Before a gun arrived at a firing position, a curved length of track was laid at a position calculated suitable for firing at a specific target, and a pit 9 ft deep, involving the removal of 103 cuyd of earth was dug, between the rails into which the gun recoiled 44 in. Supports were also embedded in this pit connected to the gun mounting, to transmit remaining recoil energy directly to the ground and avoid placing excessive vertical strain on the gun car (and, through it, the track) and prevent it from moving backwards. In fact, by late 1918 the French had already constructed many such curved spurs (épis) for their own guns and hence the US guns were often able to re-use these.

The gun car was positioned over the pit, the wheels were locked and the platform was locked into position with gun mount and car's weight shifted from the trucks (bogies) directly to the ground by jacks and lifting screws. The rails were removed from above the pit because the gun breech was too wide to pass between them. The gun could elevate up to 43°, which gave it a maximum range of 42,000 yards (23.8 miles/38.4 km), and could be traversed 2.5° left and right of center. Any greater change of direction required the gun to be moved forward or backward along its curved track and a new recoil pit dug. The gun used the standard naval gun mounting and recoil system, with the addition of a pneumatic system to assist the runout springs to return the gun to firing position after recoil at the higher maximum elevation of 43° compared to maximum 30° in naval use.
========
- **ACTIVITIES**:
[1] How far could the gun be fired at its maximum range, according to the railway gun passage?
[2] List every angle in degrees that the railway gun passage gives, and say what each one measures.
[3] Carry on the railway gun passage from its last sentence with one further paragraph.

- **ENTRIES SHOWN**:
========
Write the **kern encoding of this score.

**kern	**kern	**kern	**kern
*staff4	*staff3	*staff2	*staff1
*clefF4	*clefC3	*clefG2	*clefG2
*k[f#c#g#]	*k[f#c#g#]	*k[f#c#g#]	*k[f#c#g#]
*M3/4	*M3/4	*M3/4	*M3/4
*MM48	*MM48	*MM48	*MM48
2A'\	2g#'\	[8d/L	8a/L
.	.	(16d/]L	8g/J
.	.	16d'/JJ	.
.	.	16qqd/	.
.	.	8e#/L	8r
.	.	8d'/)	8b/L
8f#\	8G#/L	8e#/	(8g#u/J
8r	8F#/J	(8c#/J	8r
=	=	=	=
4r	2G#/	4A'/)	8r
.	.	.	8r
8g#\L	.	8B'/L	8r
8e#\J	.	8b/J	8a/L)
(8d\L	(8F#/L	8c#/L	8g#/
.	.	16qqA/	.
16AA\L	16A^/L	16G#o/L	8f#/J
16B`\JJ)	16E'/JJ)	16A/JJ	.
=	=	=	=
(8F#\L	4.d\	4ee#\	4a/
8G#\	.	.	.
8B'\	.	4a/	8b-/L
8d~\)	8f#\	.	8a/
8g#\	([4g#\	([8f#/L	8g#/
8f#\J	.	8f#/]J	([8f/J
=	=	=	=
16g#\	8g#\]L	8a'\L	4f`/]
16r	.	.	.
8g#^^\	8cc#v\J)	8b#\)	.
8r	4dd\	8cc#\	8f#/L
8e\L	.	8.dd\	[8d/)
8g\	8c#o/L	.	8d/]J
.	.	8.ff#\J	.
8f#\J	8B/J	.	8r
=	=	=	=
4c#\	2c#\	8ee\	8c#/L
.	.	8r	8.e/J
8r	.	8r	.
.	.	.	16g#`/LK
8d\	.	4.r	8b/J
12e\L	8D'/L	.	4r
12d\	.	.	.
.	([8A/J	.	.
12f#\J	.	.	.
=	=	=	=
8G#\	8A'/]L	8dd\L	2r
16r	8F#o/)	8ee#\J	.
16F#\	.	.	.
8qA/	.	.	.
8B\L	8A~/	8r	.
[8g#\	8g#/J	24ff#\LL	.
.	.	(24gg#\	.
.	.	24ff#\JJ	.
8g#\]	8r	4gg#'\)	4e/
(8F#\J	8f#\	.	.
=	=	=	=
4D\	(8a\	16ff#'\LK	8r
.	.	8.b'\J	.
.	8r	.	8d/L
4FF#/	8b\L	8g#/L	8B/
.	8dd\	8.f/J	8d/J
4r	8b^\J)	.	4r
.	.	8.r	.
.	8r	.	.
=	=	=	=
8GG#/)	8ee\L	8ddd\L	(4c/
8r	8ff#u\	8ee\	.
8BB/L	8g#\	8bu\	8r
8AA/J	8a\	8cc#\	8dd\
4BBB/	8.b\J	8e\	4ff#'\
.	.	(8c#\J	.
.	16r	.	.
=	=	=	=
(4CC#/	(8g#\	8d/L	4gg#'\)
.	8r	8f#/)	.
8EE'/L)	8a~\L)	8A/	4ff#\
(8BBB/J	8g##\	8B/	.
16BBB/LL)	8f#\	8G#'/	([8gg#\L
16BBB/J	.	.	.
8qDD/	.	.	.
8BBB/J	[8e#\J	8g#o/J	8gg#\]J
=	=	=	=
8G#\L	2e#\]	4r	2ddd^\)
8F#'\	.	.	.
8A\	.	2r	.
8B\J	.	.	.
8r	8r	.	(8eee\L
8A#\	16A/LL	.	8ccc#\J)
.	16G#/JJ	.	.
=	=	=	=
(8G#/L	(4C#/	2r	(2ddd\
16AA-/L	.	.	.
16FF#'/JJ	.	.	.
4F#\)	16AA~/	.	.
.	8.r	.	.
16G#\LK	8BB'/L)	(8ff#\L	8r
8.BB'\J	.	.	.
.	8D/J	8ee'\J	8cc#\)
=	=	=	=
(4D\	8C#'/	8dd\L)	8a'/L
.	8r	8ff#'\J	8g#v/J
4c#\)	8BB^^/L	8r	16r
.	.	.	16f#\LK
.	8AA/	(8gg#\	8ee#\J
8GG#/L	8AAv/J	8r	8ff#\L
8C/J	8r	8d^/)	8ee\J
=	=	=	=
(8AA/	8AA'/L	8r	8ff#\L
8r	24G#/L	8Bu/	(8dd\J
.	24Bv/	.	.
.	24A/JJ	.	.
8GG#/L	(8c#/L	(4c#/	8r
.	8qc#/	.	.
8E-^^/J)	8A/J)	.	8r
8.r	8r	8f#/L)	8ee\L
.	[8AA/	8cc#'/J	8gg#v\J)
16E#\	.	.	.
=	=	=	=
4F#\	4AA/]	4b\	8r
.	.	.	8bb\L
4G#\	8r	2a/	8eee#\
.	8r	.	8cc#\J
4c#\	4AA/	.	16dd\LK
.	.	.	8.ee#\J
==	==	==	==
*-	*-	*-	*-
========
- **ANSWERS FOR THE TASKS**:
[1] 42,000 yards (23.8 miles/38.4 km).

[2]
- 43°: the gun's maximum elevation on its railway mounting
- 2.5°: how far the gun could be traversed left and right of center
- 30°: the maximum elevation in naval use

[3]
A major disadvantage of the Mark I mount was that the weight was distributed forward, placing weight on the leading axles that was above the normally allowable weight for French railways, and also caused axle bearings to overheat at any speed over 5–10 mph. The armored enclosed gun house lacked ventilation and caused condensation to form, which promoted rusting. The necessity to excavate a recoil pit was also not acceptable as a long-term solution of recoil control. Hence the Mark I, while functioning as designed, was seen as only a compromise measure necessitated by wartime time constraints.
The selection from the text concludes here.